## [Action item]
Retype all entries exactly, skipping pictures.

## [Saved data entries]
---*---

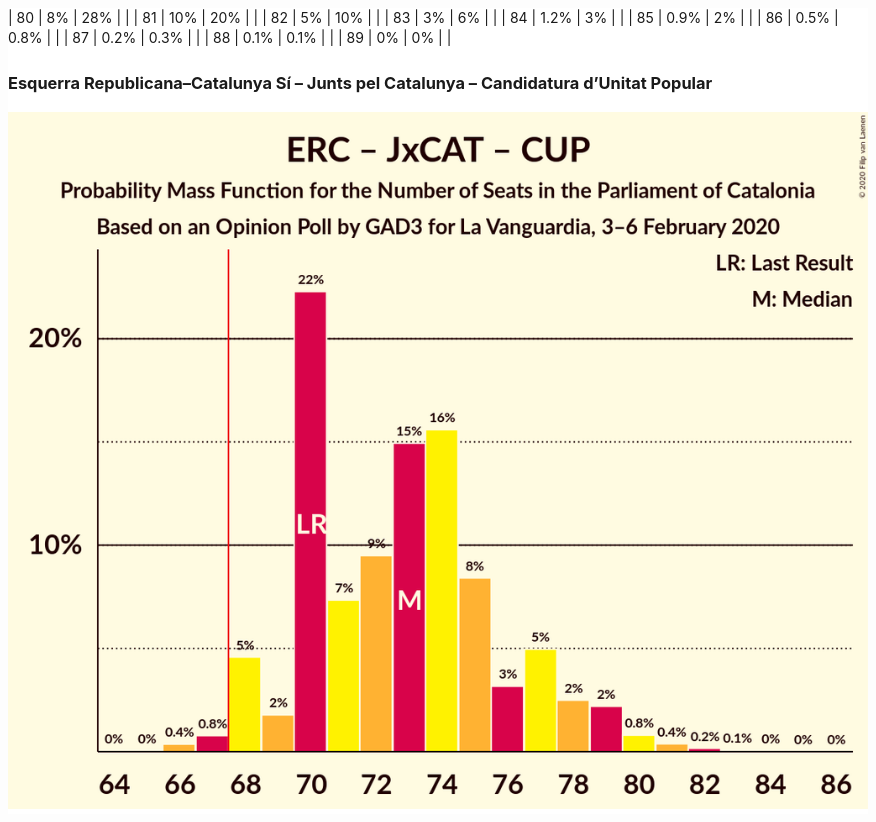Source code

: | 80 | 8% | 28% |  |
| 81 | 10% | 20% |  |
| 82 | 5% | 10% |  |
| 83 | 3% | 6% |  |
| 84 | 1.2% | 3% |  |
| 85 | 0.9% | 2% |  |
| 86 | 0.5% | 0.8% |  |
| 87 | 0.2% | 0.3% |  |
| 88 | 0.1% | 0.1% |  |
| 89 | 0% | 0% |  |

### Esquerra Republicana–Catalunya Sí – Junts pel Catalunya – Candidatura d’Unitat Popular

![Graph with seats probability mass function not yet produced](2020-02-06-GAD3-coalitions-seats-pmf-erc–jxcat–cup.png "Seats Probability Mass Function")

---*---

## [Result of the exercise]
Source code

: | 80 | 8% | 28% |  |
| 81 | 10% | 20% |  |
| 82 | 5% | 10% |  |
| 83 | 3% | 6% |  |
| 84 | 1.2% | 3% |  |
| 85 | 0.9% | 2% |  |
| 86 | 0.5% | 0.8% |  |
| 87 | 0.2% | 0.3% |  |
| 88 | 0.1% | 0.1% |  |
| 89 | 0% | 0% |  |

### Esquerra Republicana–Catalunya Sí – Junts pel Catalunya – Candidatura d’Unitat Popular

![Graph with seats probability mass function not yet produced](2020-02-06-GAD3-coalitions-seats-pmf-erc–jxcat–cup.png "Seats Probability Mass Function")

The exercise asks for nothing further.